A federal judge in Virginia on Tuesday dismissed the suit filed by community bankers challenging the NCUA’s new Member Business Lending Rules.

Judge James C. Cacheris of the Eastern District of Virginia said the lawsuit filed by the Independent Community Bankers of America had no substantive merit, adding that he also was dismissing the case on procedural grounds.

“In short, the challenged regulations reflect a reasonable interpretation of the Federal Credit Union Act,” Cacheris wrote.

In adopting the new rules, the NCUA had said it was moving away from prescriptive limits on credit unions such as collateral and security requirements, equity requirements and loan limits and to a principles-based regulation.

However, the ICBA contended that the new rules violated federal law governing credit unions and provided unfair competition to banks because credit unions are tax exempt.

Cacheris didn’t buy that argument and also said the association lacked standing to sue.

The judge said that much of the ICBA lawsuit challenges 2003 rules the NCUA issued.

“Curiously, the Complaint makes little mention of the regulatory changes wrought by the 2016 Rule,” he wrote.  “Indeed, Plaintiff dedicates only seven of the Complaint’s 90 paragraphs to the Rule Plaintiff ostensibly challenges.”

That is significant, the judge said, because legal challenges to the NCUA’s 2003 rule were required to be filed within six years of the rule being issued.

He said that the ICBA contended that by issuing the 2016 rules, the NCUA was re-opening the 2003 rules—an argument the judge didn’t accept.

In addition, the ICBA failed to demonstrate how the NCUA rules would definitely provide unfair competition to members of the association, he said.

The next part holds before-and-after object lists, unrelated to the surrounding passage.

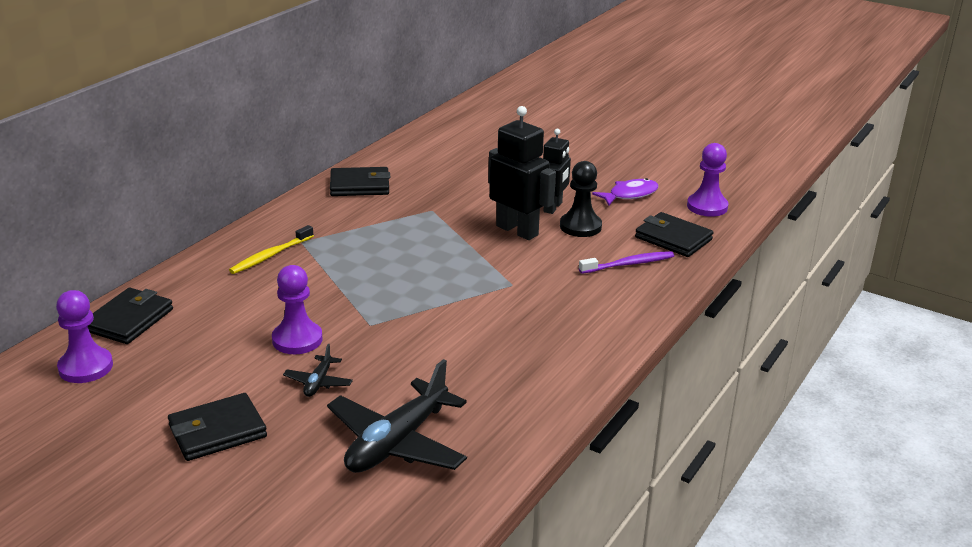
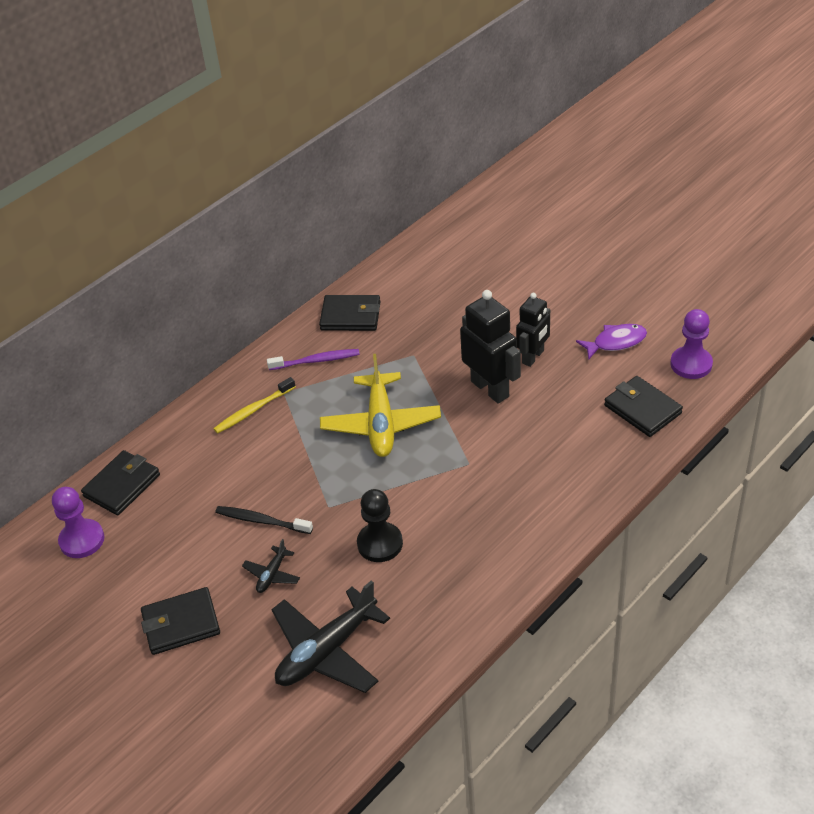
camera: 15 degrees right, 15 degrees up
purple pawn [272,265,323,354] -> black toothbrush [215,506,313,534]
black pawn [560,161,602,237] -> black pawn moved to [357,489,403,562]
purple toothbrush [579,251,674,274] -> purple toothbrush moved to [267,349,360,370]
none -> yellow plane [320,354,441,457]

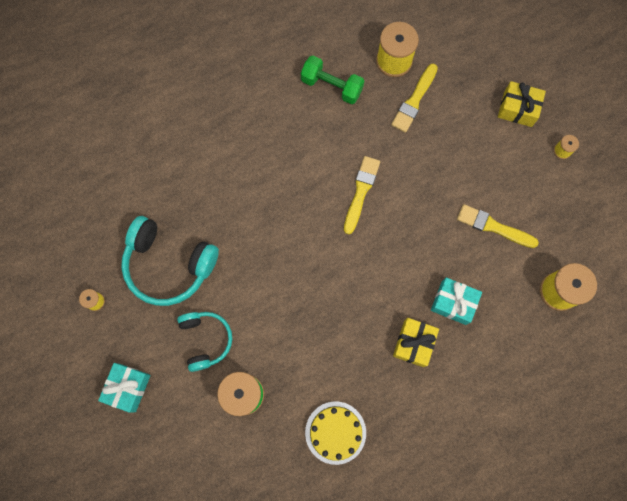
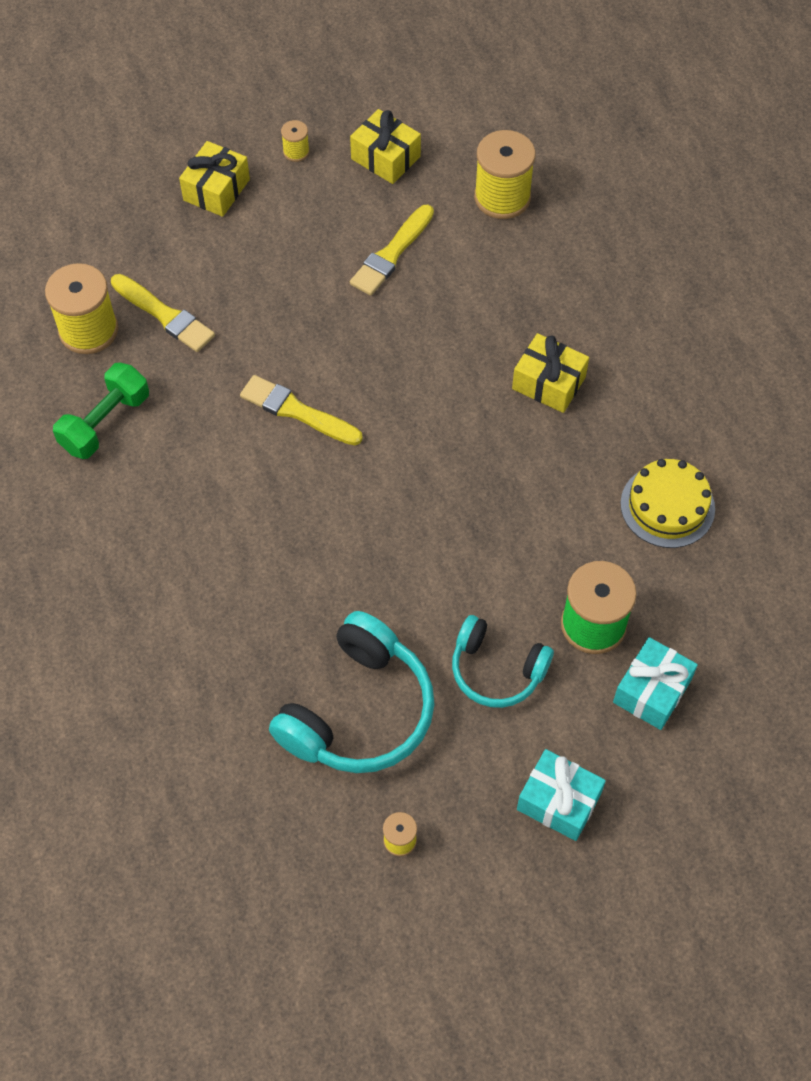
camera: 80 degrees left, 15 degrees down
turquoise headphones [177,312,232,372] -> turquoise headphones turned 150 degrees counterclockwise [452,615,554,708]
turquoise gift [431,277,482,325] -> turquoise gift moved to [613,637,698,730]
none -> yellow gift [350,109,421,184]

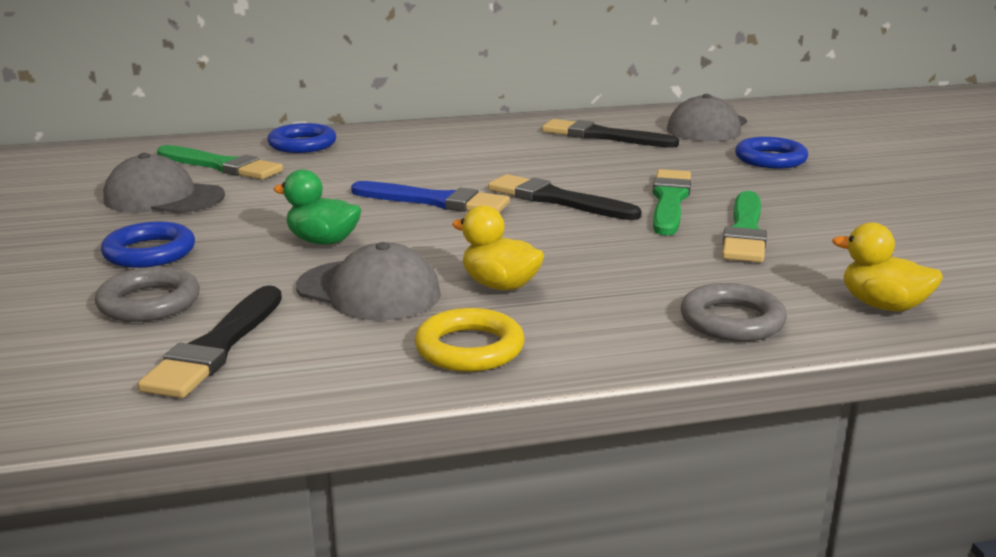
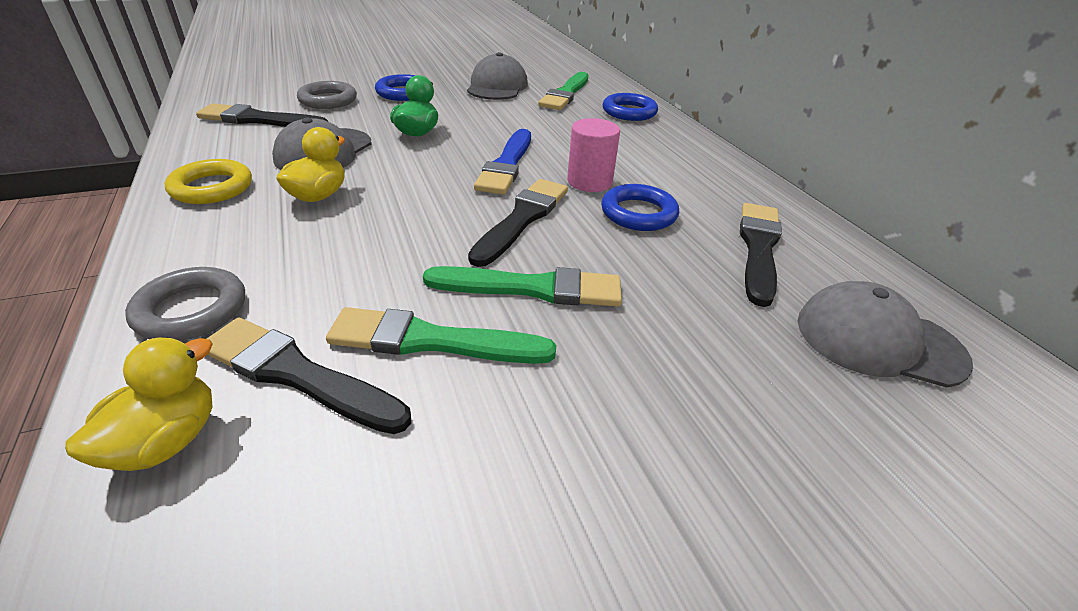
camera: 80 degrees right, 15 degrees up
blue ring [735,137,808,169] -> blue ring moved to [601,184,679,231]
none -> black brush [207,318,411,434]
none -> pink cylinder [567,118,620,192]

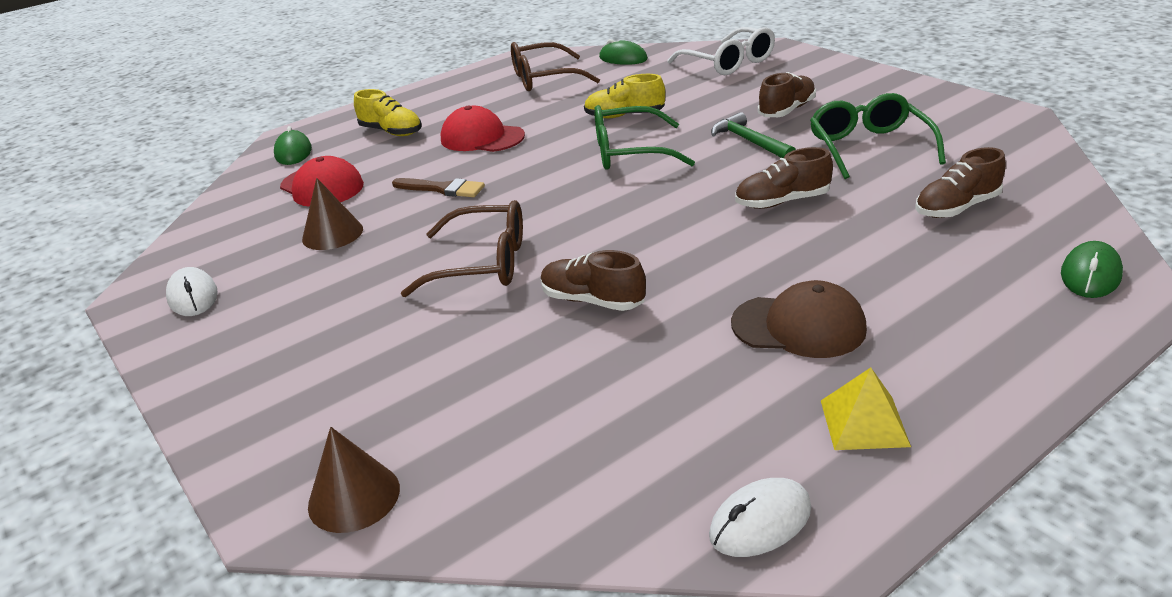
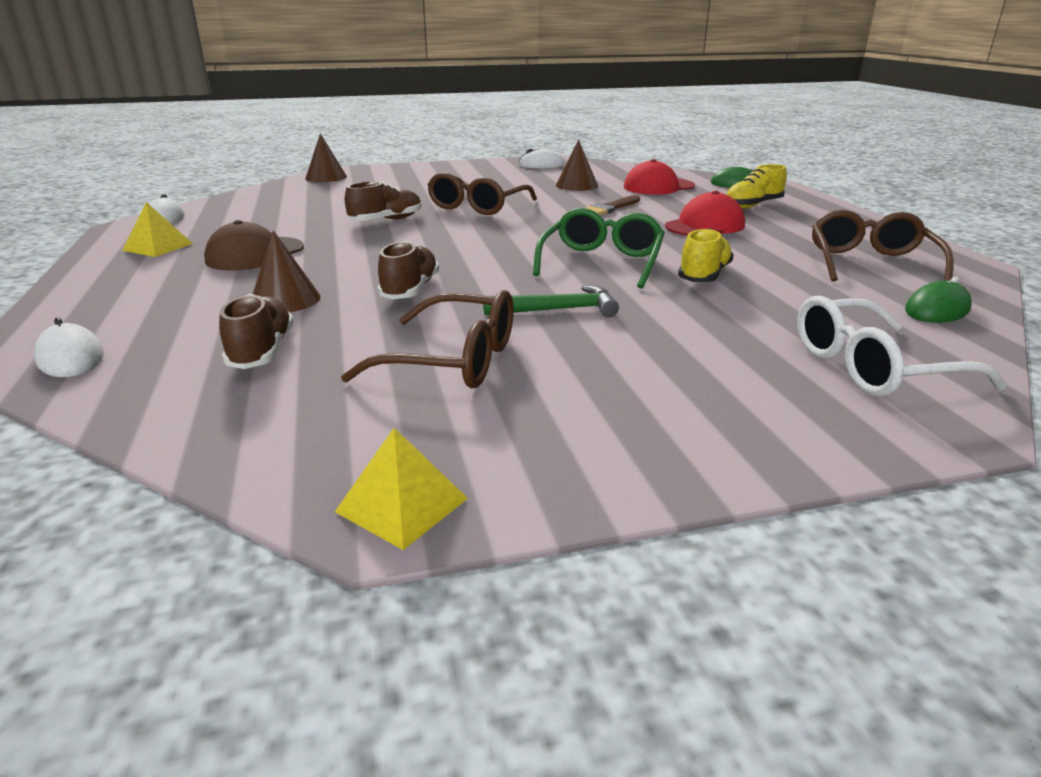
camera: 110 degrees right, 5 degrees down
brown shoe [758,72,816,117] -> none
green glasses [810,93,946,179] -> brown glasses [341,290,514,389]
green mouse [1061,241,1123,298] -> white mouse [34,317,104,377]
none -> brown cone [253,230,321,312]
none -> yellow pyramid [335,428,468,550]

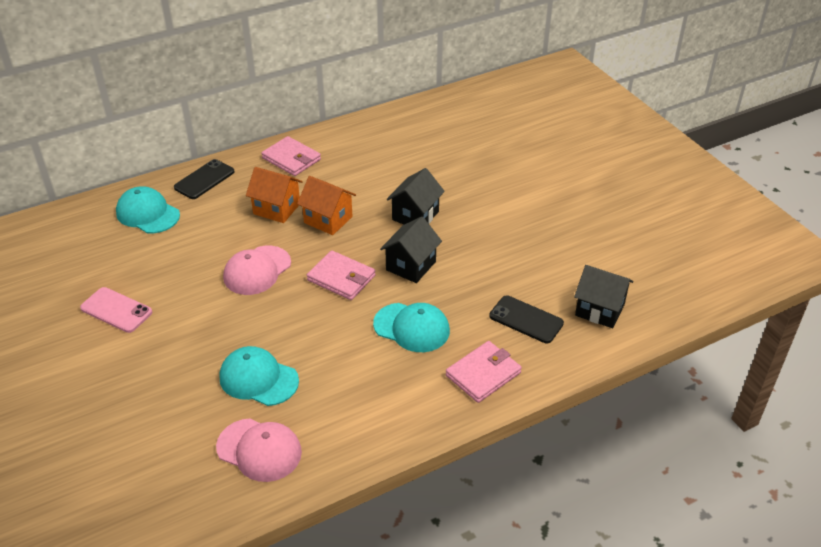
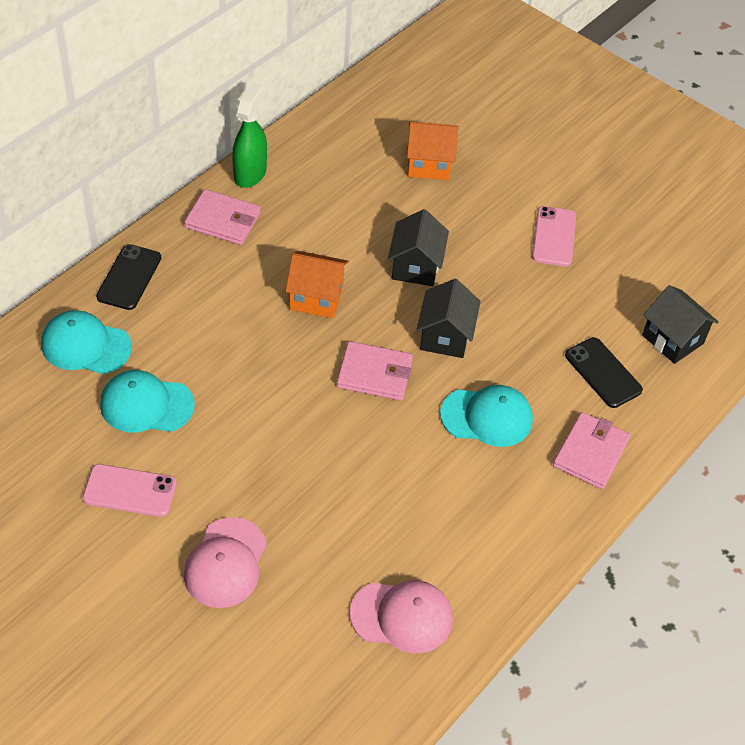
camera: 25 degrees left, 10 degrees up
turquoise cap [220,346,299,406] -> turquoise cap moved to [100,370,195,432]
pink cap [223,246,291,295] -> pink cap moved to [184,517,267,608]
orange house [246,167,303,223] -> orange house moved to [407,122,458,180]
black phone [489,296,564,343] -> black phone turned 45 degrees clockwise [565,337,643,408]
black house [574,265,633,328] -> black house turned 45 degrees clockwise [642,285,719,364]
none -> green spray bottle [232,83,267,188]
none -> pink phone [532,206,576,267]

The 2016 rule is merely intended to provide credit unions with greater flexibility and individual autonomy to make loans they already were making, he said.

NCUA Chairman Rick Metsger said he was pleased with the ruling, as was board member J. Mark McWatters.

“While the court dismissed the suit on procedural grounds, as NCUA argued persuasively in our original response, the decision notes that NCUA would have prevailed on the merits of the ICBA’s challenge under the Administrative Procedure Act,” he said. 

“The decision of the court in favor of the actions taken by NCUA relating to credit unions and member business lending is a victory for small businesses throughout the country,” McWatters said

CUNA and NAFCU officials, who mounted a joint defense to assist the NCUA said the bankers wasted their time in filing the suit. 

CUNA President/CEO Jim Nussle and NAFCU President/CEO B. Dan Berger said in a joint statement that the suit was “a frivolous and ill-conceived effort by the bankers.”

And they added, “Perhaps the bankers should put more effort into serving their own customers instead of filing meritless lawsuits that only result in wasted time and money.”

The ICBA had no immediate comment on the ruling.

The lawsuit was one of two lawsuits the NCUA and bankers are battling over.

The American Bankers Association has filed suit challenging the NCUA’s Field of Membership rules.